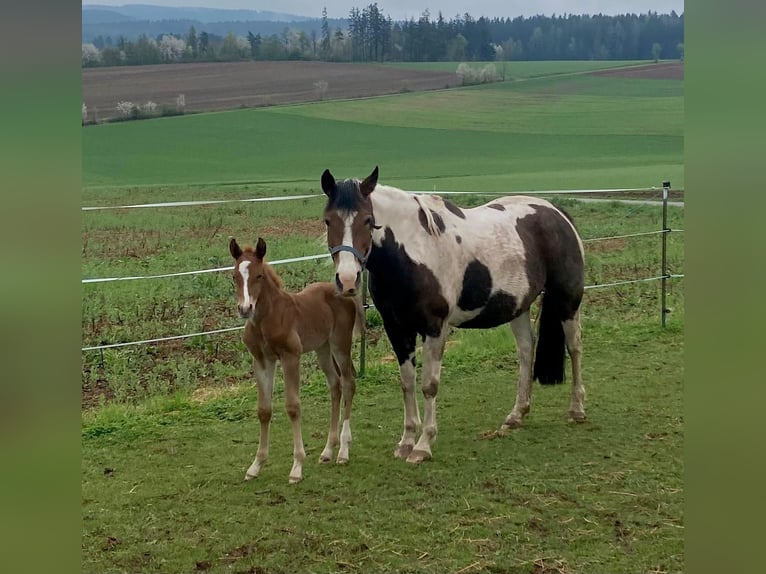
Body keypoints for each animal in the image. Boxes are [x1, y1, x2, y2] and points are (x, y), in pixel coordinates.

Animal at [229, 236, 364, 483]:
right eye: (234, 276)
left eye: (259, 275)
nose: (245, 308)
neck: (267, 319)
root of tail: (345, 292)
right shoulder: (262, 361)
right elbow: (264, 410)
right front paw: (256, 465)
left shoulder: (290, 357)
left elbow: (293, 406)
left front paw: (297, 467)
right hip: (322, 348)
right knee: (335, 385)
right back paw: (327, 450)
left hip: (340, 344)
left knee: (349, 383)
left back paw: (343, 451)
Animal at [320, 166, 586, 464]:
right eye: (328, 221)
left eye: (368, 220)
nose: (347, 279)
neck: (414, 252)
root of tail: (557, 213)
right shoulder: (397, 328)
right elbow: (407, 382)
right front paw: (406, 441)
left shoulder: (435, 328)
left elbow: (429, 385)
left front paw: (423, 445)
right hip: (519, 307)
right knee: (527, 351)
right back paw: (516, 415)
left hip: (568, 301)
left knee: (574, 347)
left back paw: (577, 410)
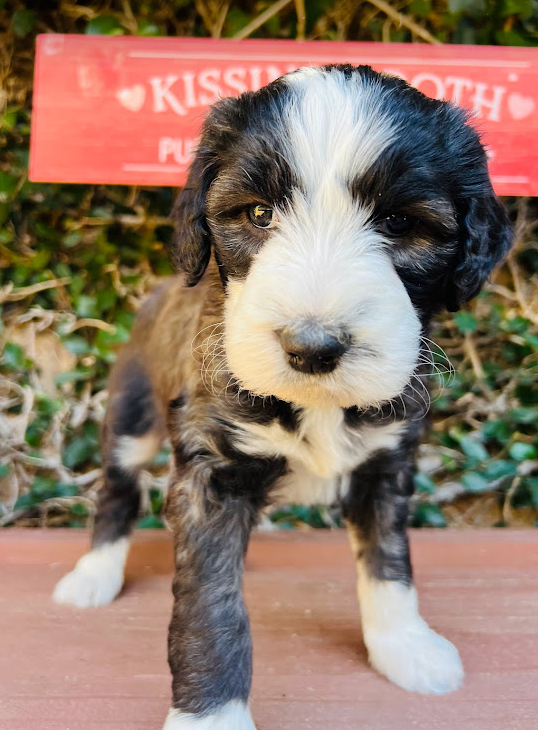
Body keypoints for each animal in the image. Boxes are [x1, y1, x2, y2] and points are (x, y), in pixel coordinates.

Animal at [53, 65, 510, 724]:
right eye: (259, 213)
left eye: (400, 224)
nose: (312, 348)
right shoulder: (211, 476)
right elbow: (211, 603)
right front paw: (210, 715)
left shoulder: (385, 463)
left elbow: (389, 561)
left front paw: (404, 647)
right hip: (131, 413)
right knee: (117, 490)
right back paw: (93, 575)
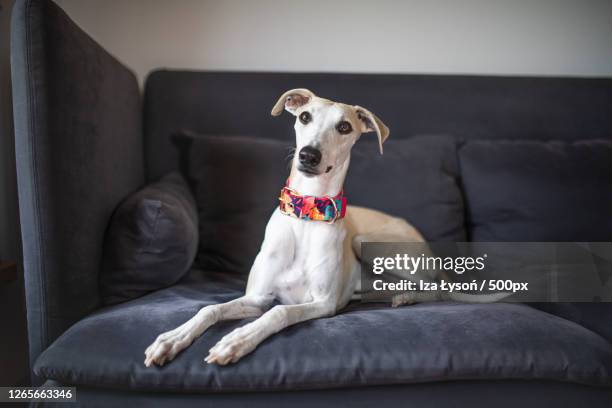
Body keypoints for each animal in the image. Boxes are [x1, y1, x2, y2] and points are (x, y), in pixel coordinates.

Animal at [145, 88, 464, 366]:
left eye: (344, 127)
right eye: (305, 117)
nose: (309, 155)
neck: (308, 213)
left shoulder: (323, 303)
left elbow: (278, 313)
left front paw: (237, 340)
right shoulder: (257, 298)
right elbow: (210, 309)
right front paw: (171, 339)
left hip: (369, 243)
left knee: (438, 289)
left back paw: (407, 297)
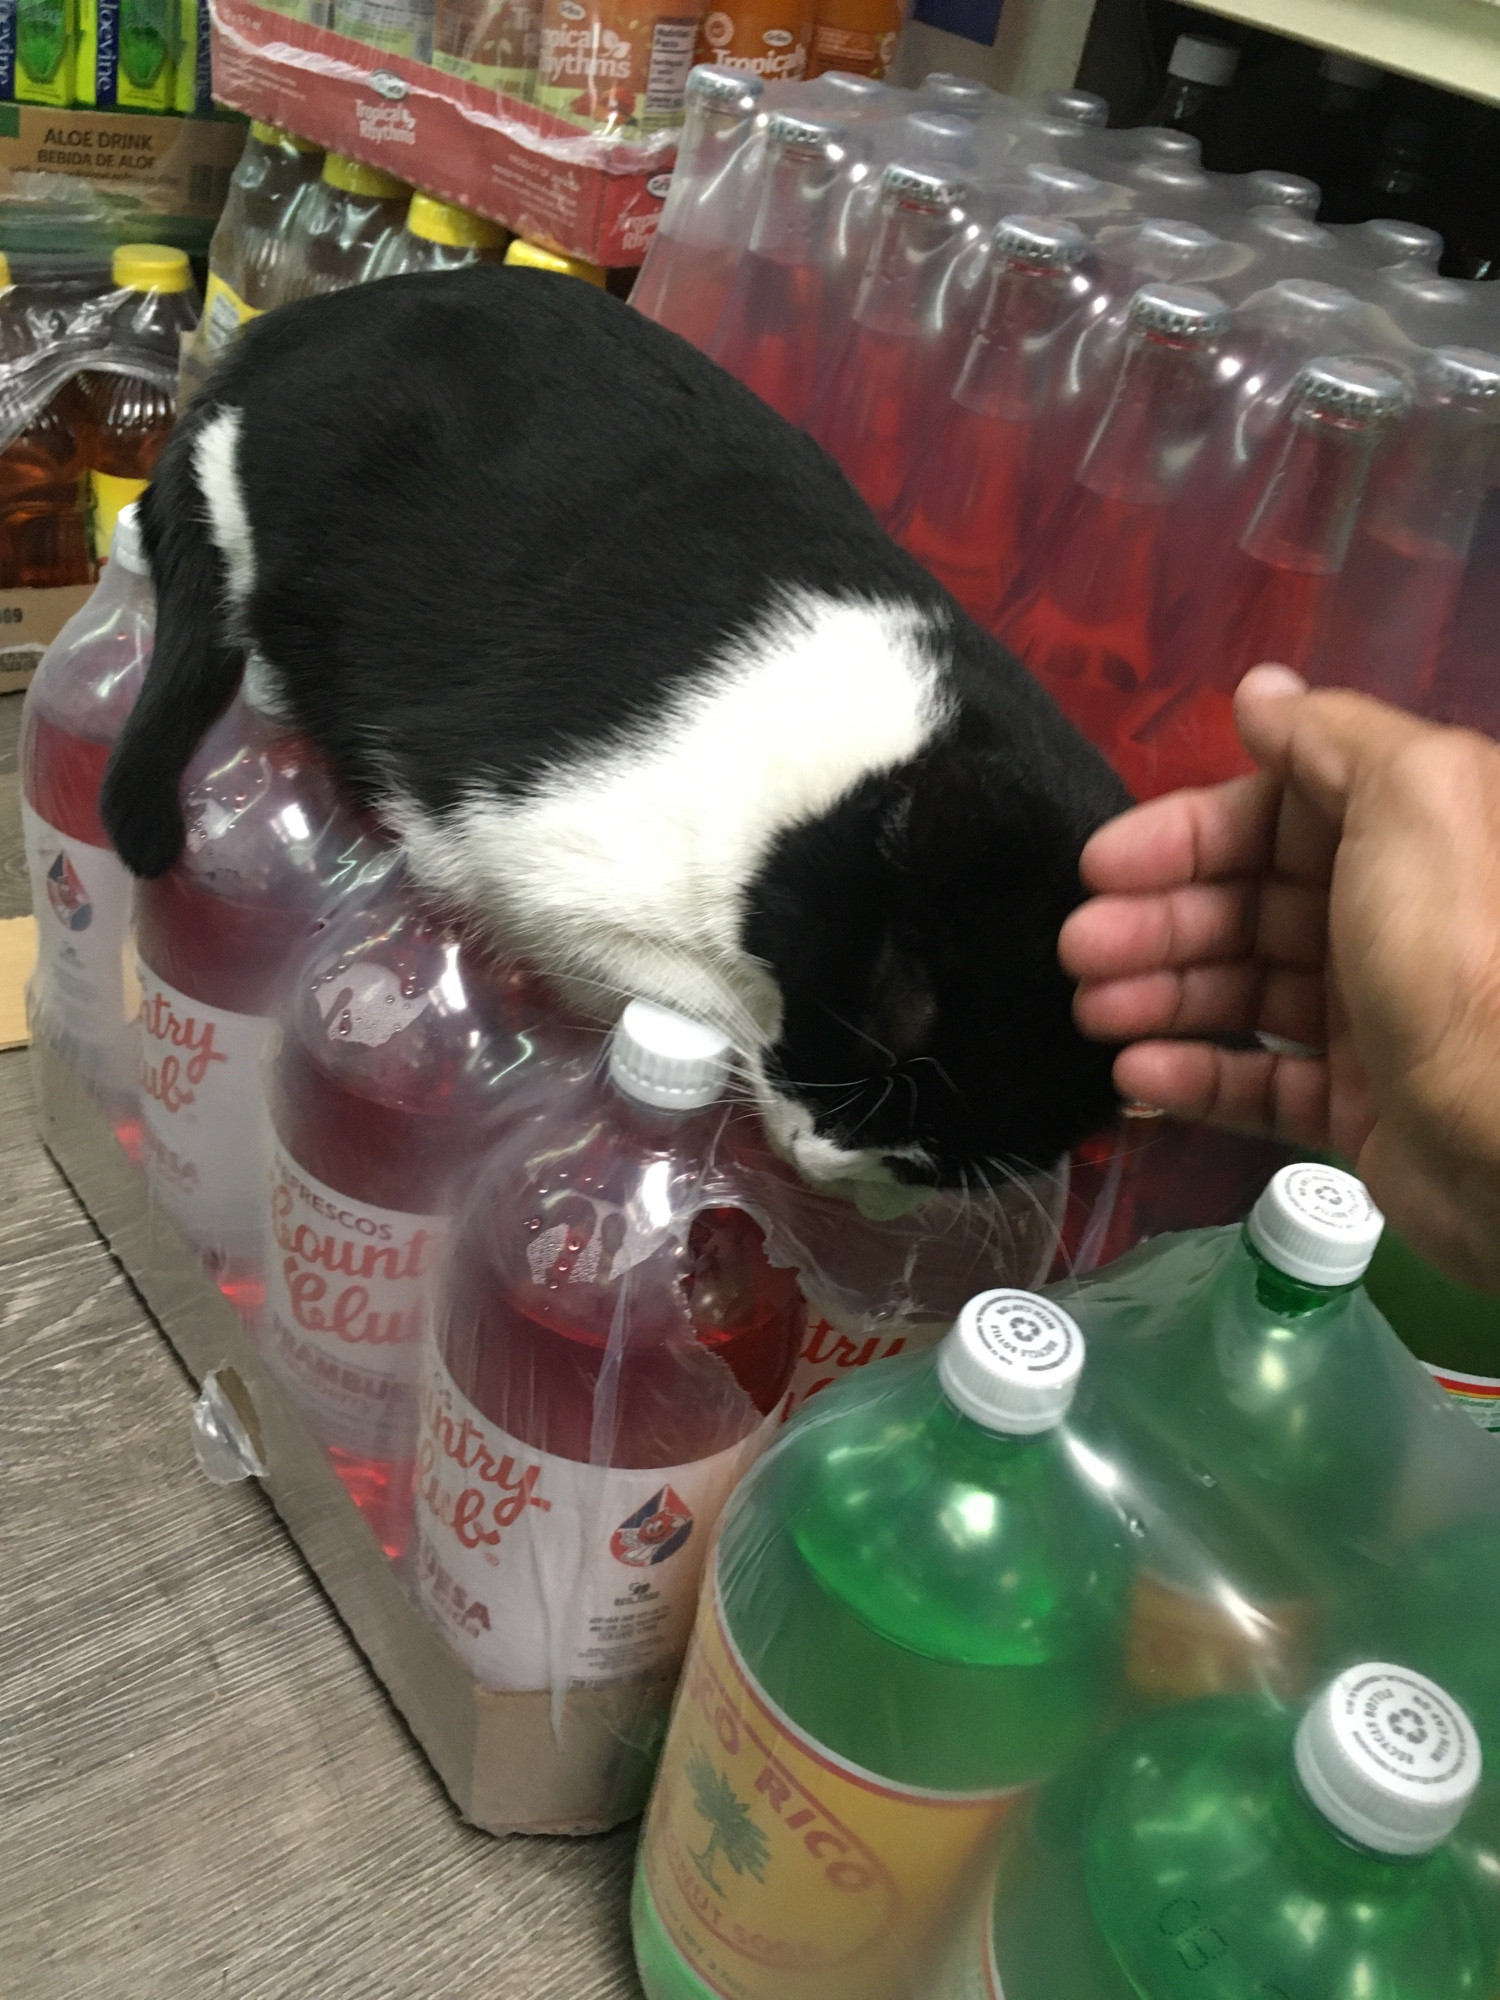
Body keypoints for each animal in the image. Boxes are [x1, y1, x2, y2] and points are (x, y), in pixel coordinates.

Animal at [100, 260, 1136, 1208]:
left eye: (952, 1158)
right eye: (891, 1018)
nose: (821, 1161)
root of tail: (295, 326)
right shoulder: (528, 860)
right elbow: (683, 991)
- - -
In the listing, find the line containing "right elbow: (210, 309)" and repeat it and every later line through the last one, word for word, excluding the pictures.

## Answer
right elbow: (210, 309)
right front paw: (171, 339)
left hip: (369, 243)
left knee: (438, 289)
left back paw: (407, 297)
Body keypoints for each animal in the image. Boxes are [x1, y1, x2, y2] and points are (x, y), in pixel coordinates.

Animal at [100, 260, 1136, 1208]:
left eye: (952, 1158)
right eye: (891, 1018)
nose: (821, 1161)
root of tail: (295, 326)
right shoulder: (528, 860)
right elbow: (683, 991)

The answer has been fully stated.